**Exercise material**
((

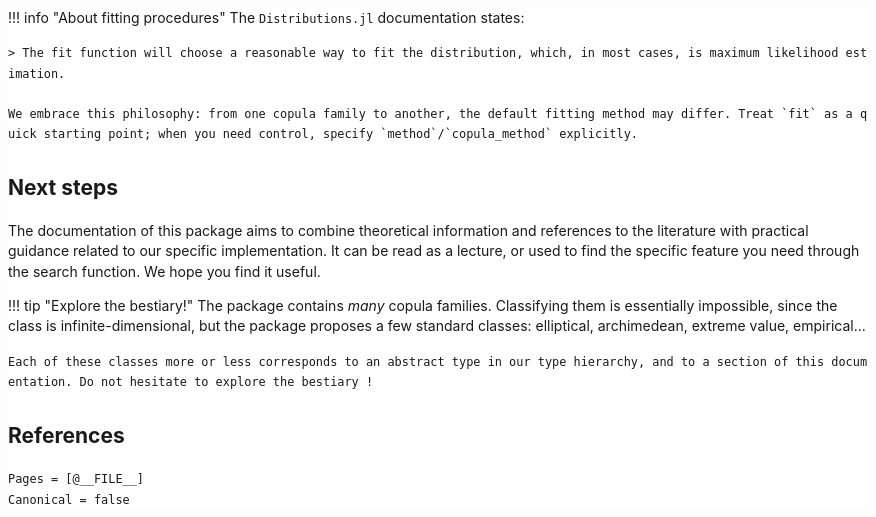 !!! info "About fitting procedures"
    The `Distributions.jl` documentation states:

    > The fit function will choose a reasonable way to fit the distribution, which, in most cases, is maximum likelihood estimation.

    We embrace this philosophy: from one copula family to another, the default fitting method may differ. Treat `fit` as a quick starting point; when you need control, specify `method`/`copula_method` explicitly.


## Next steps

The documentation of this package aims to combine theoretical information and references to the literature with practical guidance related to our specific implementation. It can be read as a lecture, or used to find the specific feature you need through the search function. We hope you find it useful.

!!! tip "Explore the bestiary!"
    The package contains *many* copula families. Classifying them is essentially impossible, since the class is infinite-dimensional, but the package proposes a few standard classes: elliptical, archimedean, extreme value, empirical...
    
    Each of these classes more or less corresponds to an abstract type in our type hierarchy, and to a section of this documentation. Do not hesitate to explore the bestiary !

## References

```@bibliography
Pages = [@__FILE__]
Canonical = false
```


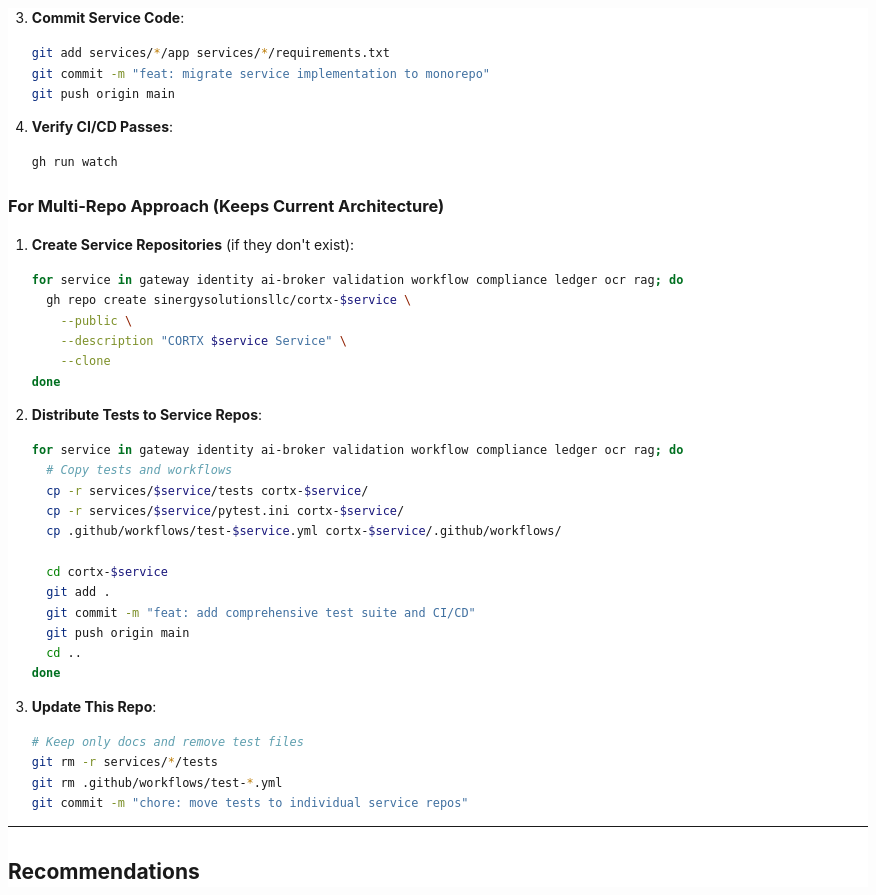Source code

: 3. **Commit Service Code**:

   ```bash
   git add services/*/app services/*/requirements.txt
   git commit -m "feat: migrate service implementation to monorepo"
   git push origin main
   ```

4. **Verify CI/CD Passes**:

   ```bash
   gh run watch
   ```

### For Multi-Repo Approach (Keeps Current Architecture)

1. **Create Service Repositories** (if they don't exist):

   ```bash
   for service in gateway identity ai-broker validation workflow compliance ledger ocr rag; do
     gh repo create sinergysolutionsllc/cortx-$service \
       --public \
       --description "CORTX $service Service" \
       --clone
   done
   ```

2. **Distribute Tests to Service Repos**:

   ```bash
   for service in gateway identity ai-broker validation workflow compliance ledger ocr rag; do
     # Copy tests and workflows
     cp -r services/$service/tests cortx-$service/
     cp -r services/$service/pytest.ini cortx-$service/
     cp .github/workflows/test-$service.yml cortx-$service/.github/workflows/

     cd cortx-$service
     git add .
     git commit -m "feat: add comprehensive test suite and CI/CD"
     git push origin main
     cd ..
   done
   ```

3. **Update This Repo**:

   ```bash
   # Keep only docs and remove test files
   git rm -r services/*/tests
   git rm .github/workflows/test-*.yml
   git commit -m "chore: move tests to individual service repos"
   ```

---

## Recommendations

))
((

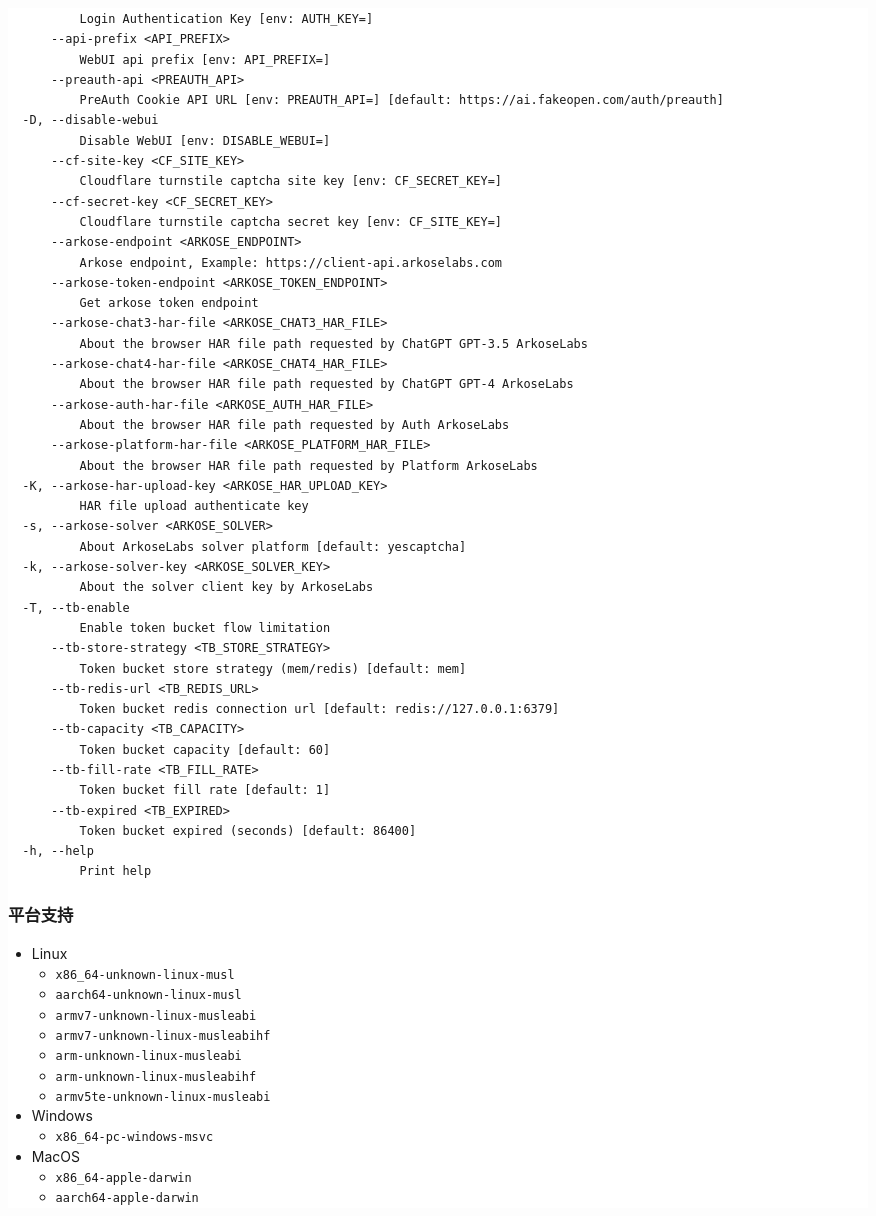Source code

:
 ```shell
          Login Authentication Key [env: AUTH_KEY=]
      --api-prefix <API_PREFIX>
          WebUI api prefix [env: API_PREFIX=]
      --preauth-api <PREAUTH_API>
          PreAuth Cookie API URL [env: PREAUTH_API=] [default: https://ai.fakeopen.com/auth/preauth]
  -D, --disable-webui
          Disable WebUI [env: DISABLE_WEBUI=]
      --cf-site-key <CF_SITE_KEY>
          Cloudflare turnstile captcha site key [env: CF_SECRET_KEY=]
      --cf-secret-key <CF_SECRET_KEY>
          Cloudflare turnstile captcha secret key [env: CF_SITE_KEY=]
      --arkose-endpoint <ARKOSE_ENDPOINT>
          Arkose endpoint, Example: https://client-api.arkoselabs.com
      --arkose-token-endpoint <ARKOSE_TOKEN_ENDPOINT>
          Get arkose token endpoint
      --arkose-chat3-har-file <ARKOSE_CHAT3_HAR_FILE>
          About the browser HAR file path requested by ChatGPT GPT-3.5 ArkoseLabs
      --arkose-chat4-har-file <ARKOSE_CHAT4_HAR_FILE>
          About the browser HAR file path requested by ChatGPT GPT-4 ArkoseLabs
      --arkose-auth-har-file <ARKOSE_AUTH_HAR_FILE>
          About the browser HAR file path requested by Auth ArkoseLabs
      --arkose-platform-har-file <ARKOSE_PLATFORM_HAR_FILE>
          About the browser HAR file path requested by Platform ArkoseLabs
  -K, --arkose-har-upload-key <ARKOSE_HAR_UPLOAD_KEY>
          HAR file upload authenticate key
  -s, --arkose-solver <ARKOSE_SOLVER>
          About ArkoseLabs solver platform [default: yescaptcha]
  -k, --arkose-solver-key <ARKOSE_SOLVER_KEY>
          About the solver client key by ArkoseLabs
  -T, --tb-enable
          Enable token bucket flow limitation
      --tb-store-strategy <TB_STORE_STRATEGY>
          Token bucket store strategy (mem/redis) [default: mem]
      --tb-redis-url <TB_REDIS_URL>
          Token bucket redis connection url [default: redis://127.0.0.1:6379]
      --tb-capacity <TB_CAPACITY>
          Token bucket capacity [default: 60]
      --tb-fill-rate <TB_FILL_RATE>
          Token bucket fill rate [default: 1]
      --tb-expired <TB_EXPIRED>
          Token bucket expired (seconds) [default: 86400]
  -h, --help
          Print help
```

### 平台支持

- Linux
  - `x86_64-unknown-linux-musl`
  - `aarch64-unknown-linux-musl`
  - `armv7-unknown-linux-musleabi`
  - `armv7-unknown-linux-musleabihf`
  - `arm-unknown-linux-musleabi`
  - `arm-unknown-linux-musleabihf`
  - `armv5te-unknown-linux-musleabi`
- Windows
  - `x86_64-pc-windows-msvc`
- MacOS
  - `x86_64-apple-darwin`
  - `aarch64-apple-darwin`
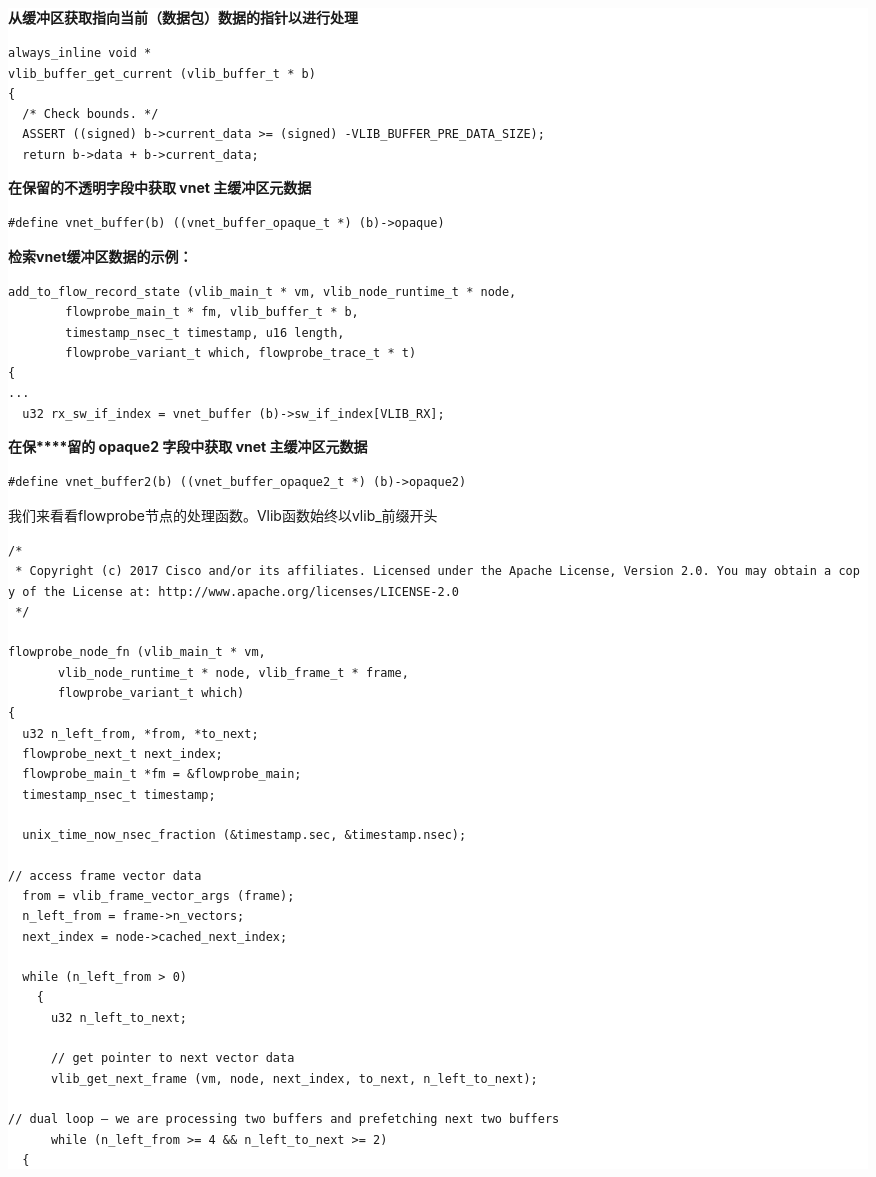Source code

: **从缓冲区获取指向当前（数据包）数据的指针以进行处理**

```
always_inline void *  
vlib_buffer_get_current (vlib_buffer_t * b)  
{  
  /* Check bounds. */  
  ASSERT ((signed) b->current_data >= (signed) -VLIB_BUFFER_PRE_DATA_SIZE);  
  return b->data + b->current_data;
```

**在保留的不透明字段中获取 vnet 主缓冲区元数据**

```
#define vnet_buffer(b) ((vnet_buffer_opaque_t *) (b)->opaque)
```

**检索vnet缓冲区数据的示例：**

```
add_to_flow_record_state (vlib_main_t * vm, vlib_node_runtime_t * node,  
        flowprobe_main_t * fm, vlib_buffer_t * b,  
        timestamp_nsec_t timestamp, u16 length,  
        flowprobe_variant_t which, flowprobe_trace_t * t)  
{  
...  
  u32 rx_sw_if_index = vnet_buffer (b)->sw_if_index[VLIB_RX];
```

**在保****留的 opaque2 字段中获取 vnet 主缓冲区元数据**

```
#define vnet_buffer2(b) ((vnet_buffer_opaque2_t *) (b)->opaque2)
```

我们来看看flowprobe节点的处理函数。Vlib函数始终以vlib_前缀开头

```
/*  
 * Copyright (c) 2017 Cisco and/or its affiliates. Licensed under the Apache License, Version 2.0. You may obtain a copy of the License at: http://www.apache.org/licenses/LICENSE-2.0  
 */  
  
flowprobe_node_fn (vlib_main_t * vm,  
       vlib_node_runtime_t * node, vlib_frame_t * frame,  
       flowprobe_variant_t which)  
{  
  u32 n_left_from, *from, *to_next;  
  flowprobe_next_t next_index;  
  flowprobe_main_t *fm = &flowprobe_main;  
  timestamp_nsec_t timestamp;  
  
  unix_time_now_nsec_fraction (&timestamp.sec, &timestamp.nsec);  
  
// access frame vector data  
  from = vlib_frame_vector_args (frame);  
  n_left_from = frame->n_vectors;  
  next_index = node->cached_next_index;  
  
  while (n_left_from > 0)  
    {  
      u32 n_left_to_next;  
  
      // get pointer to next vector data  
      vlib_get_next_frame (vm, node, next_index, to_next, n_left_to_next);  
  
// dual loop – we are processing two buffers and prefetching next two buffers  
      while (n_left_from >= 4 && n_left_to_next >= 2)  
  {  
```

))

I need the number of lines in the entries that include "redis"; please give that number and nothing else.

3